Mechanism of Myocardial Ischemia
Myocardial ischemia may result from acute coronary artery occlusion or from chronic hypoperfusion or repetitive ischemic processes. The severity and duration of myocardial ischemia will determine the myocardial response to the ischemic process. Although the myocardium has several immediate as well as sustained mechanisms of adaptations (e.g., hibernation, stunning and ischemic preconditioning15–17) to withstand acute and chronic ischemia, the end result of ischemic injury is a mechanically dysfunctional myocardium. The dysfunctional myocardium may be related to ischemic but viable myocardium, such as stunned or hibernating myocardium or necrosed and scarred myocardium that may be completely nonviable (Fig. 30.4).

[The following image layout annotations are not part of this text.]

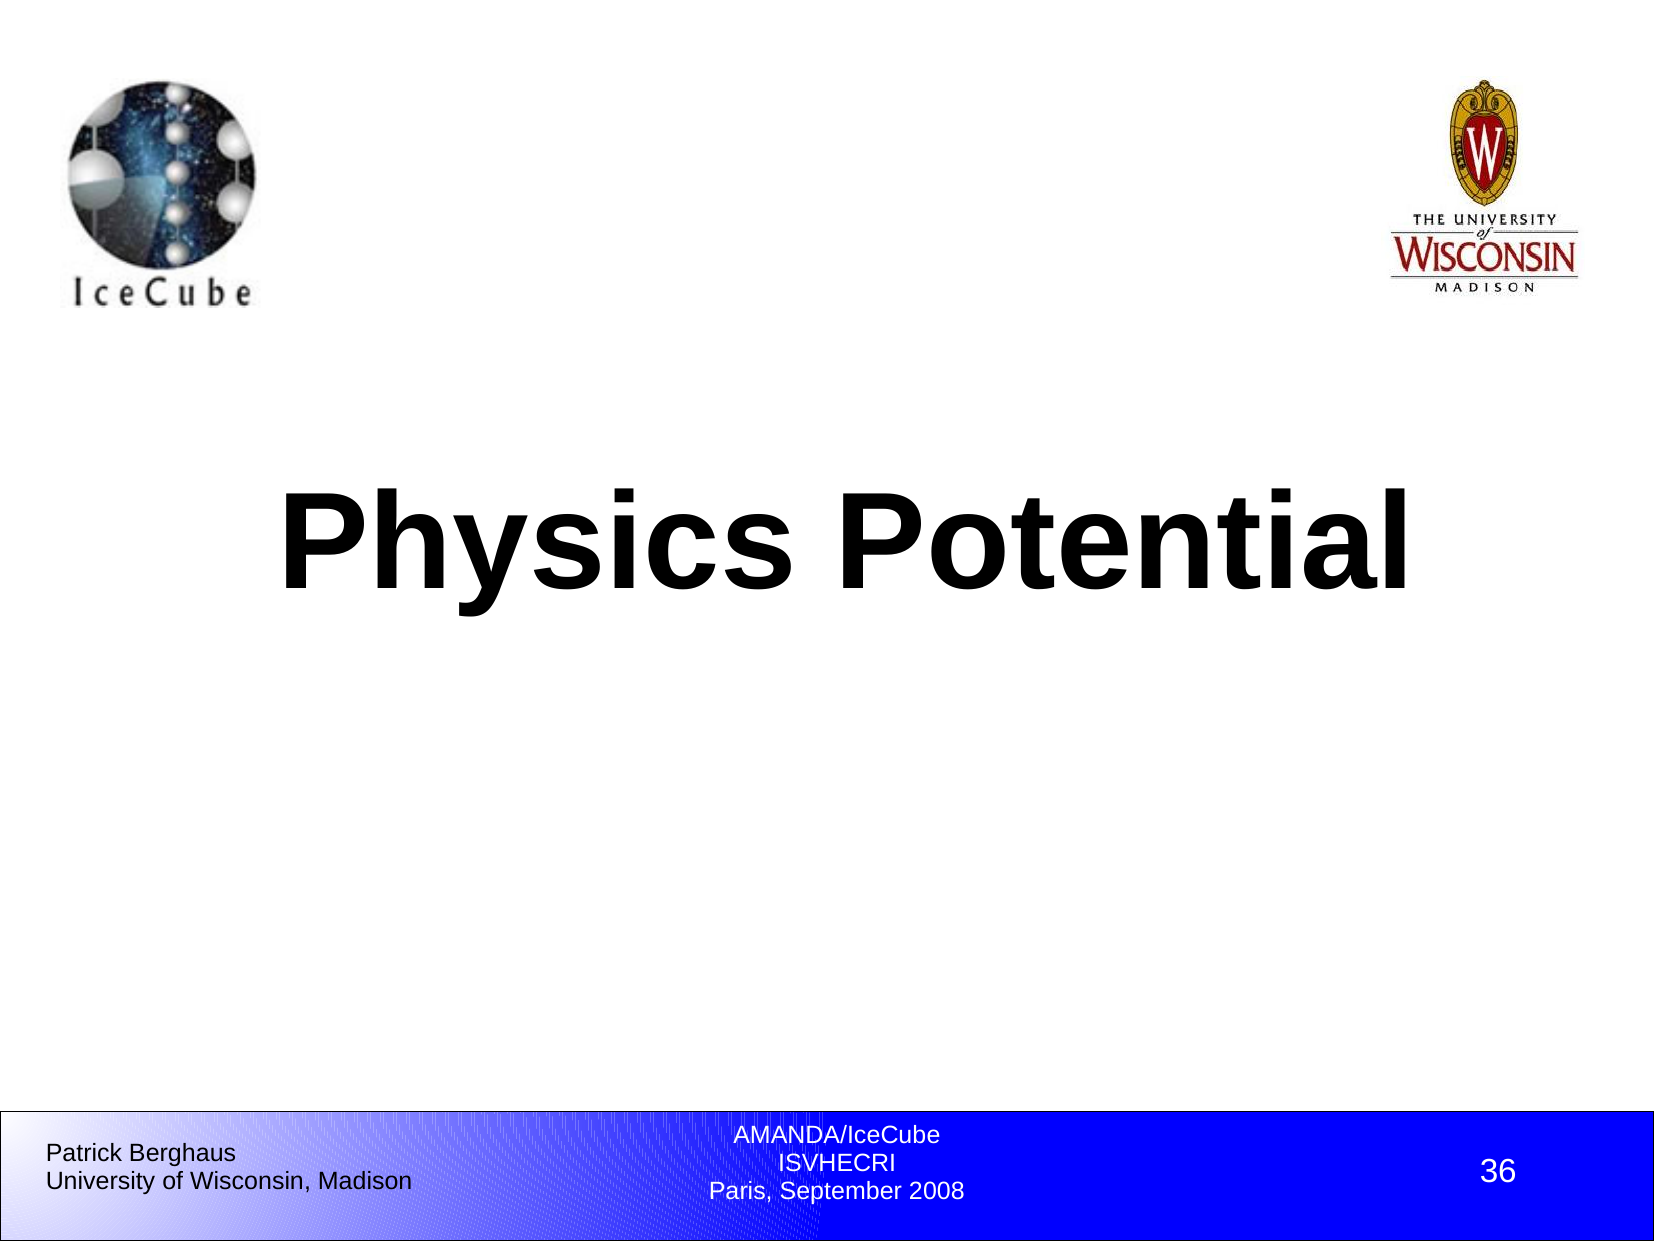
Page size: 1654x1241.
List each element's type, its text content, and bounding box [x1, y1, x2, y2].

text_box Physics Potential [262, 456, 1424, 679]
picture [60, 78, 263, 308]
picture [1381, 76, 1585, 310]
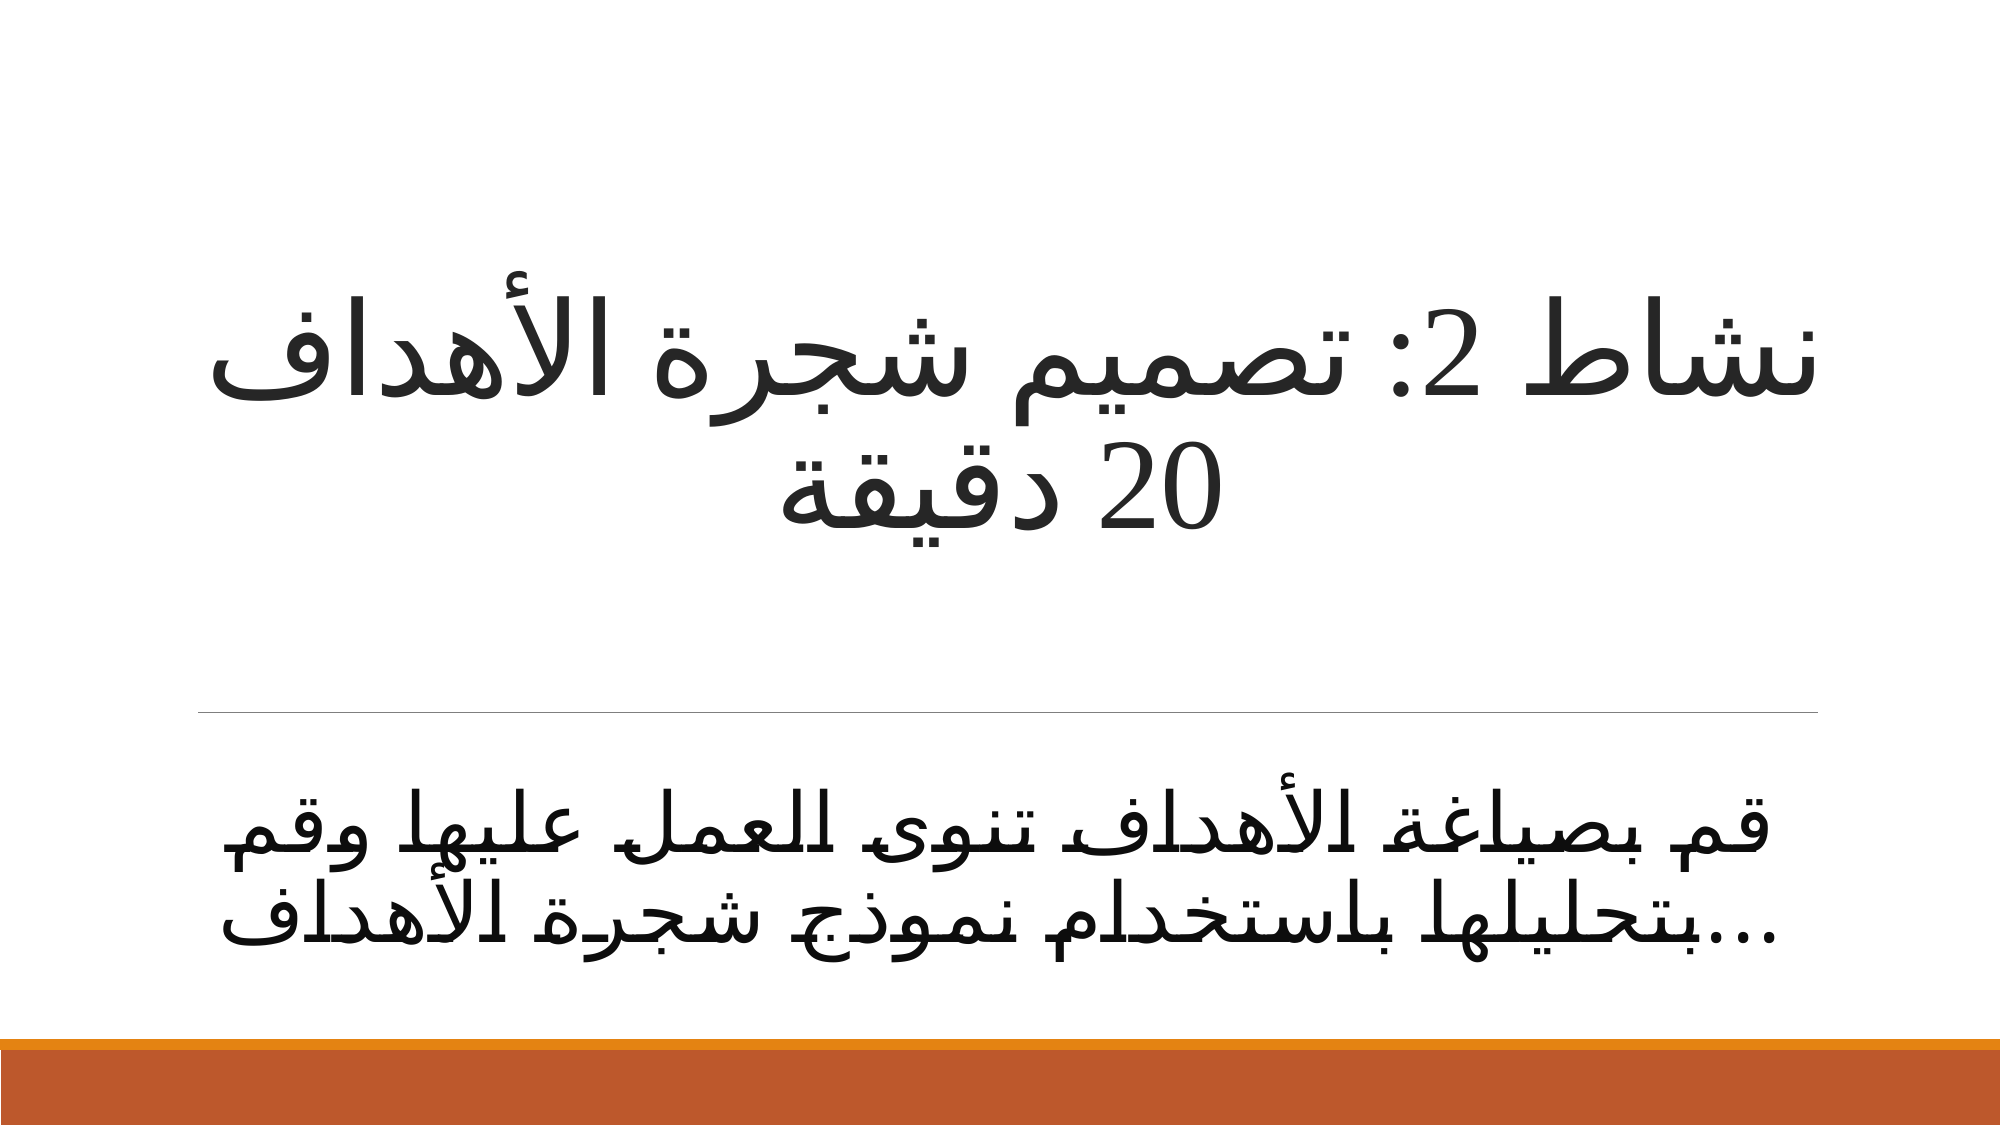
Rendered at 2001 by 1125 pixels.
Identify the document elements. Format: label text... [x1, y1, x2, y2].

title نشاط 2: تصميم شجرة الأهداف 20 دقيقة [142, 165, 1858, 563]
subtitle قم بصياغة الأهداف تنوى العمل عليها وقم بتحليلها باستخدام نموذج شجرة الأهداف... [142, 773, 1858, 976]
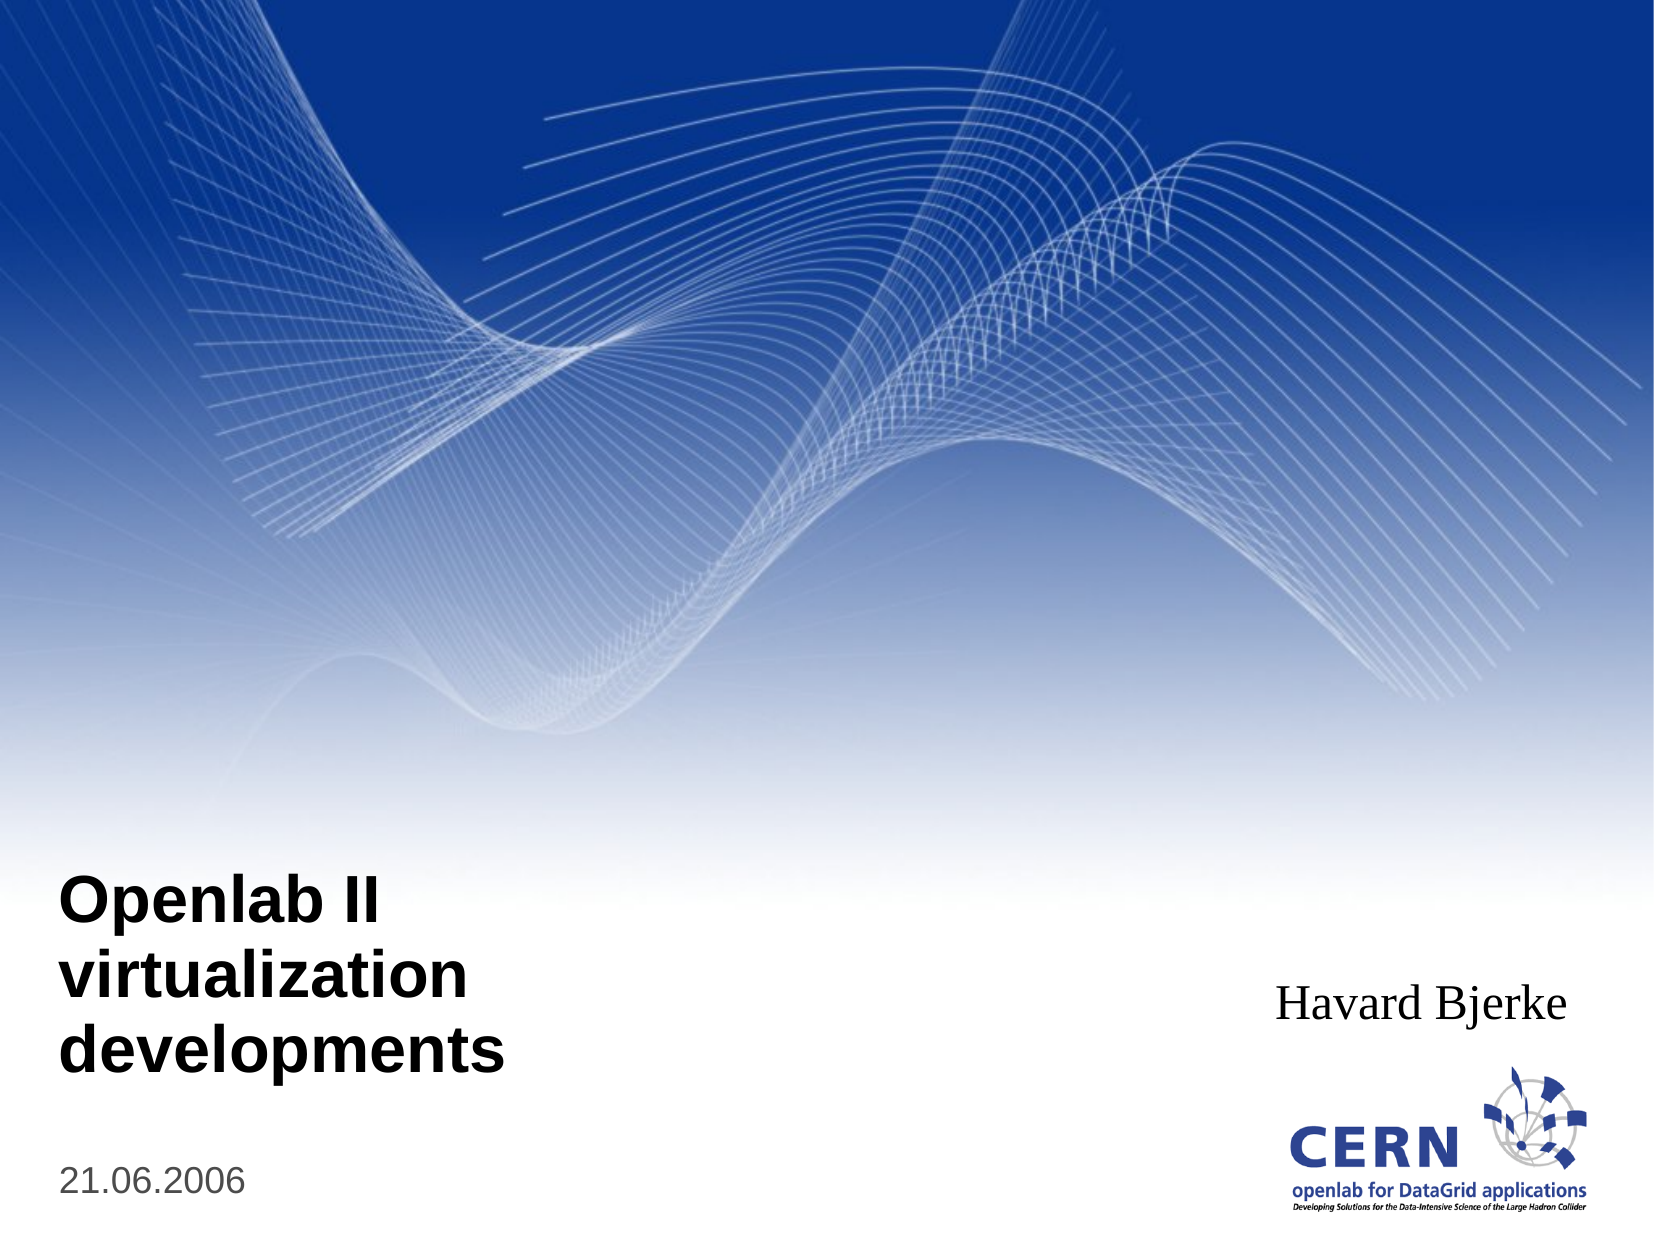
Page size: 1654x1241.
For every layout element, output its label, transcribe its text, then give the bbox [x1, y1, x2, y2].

text_box Havard Bjerke [1275, 975, 1613, 1031]
title Openlab II virtualization developments [59, 862, 886, 1087]
picture [0, 0, 1654, 1241]
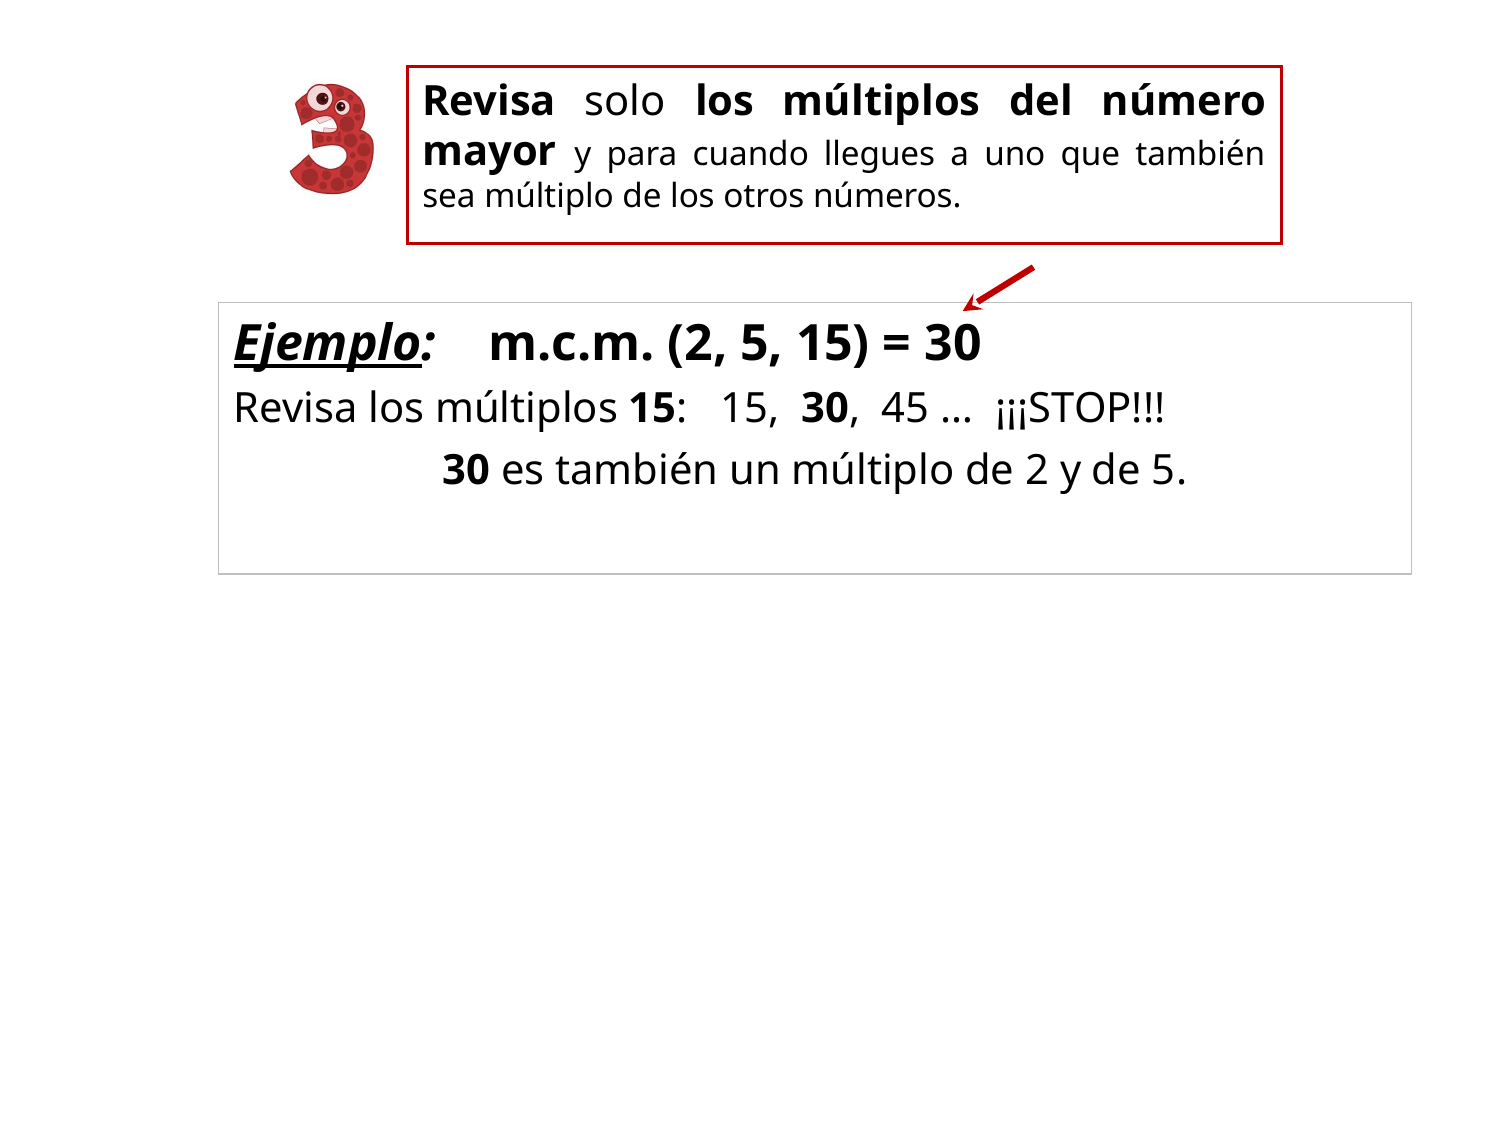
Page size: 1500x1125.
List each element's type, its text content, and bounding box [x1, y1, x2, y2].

text_box Ejemplo: m.c.m. (2, 5, 15) = 30 Revisa los múltiplos 15: 15, 30, 45 … ¡¡¡STOP!!! 30 es también un múltiplo de 2 y de 5. [218, 302, 1412, 575]
text_box Revisa solo los múltiplos del número mayor y para cuando llegues a uno que también sea múltiplo de los otros números. [407, 66, 1282, 244]
picture [289, 78, 380, 209]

Fig. 30.4 Myocardial response to ischemia.

Fig. 30.5 Protocol to assess myocardial viability with positron emission tomography. FDG, fluorodeoxyglucose.
Identification of Myocardial Viability by PET
The normal myocardium preferentially uses free fatty acids (FFAs) as energy substrates during normal fasting conditions. During hypoxia and ischemia, FFA oxidation is markedly decreased, and the rate of anaerobic glycolysis is enhanced. Thus, the ischemic myocardium uses glucose in preference to FFAs as the energy substrate.18–27 FDG PET can reliably and accurately assess the initial steps of glucose metabolism in the ischemic myocardium by evaluating myocardial glucose uptake. The protocol for assessing myocardial viability using PET and 13N ammonia for myocardial perfusion imaging and FDG for myocardial metabolism imaging is depicted in Fig. 30.5.
Imaging Method | Sensitivity % | Specificity % |
PET | 93 | 58 |
Thallium | 86 | 59 |
rest-redistribution | ||
Thallium reinjection | 88 | 50 |
Technetium tracers | 81 | 66 |
Dobutamine echo | 81 | 80 |
Abbreviations: echo, echocardiogram; PET, positron emission tomography.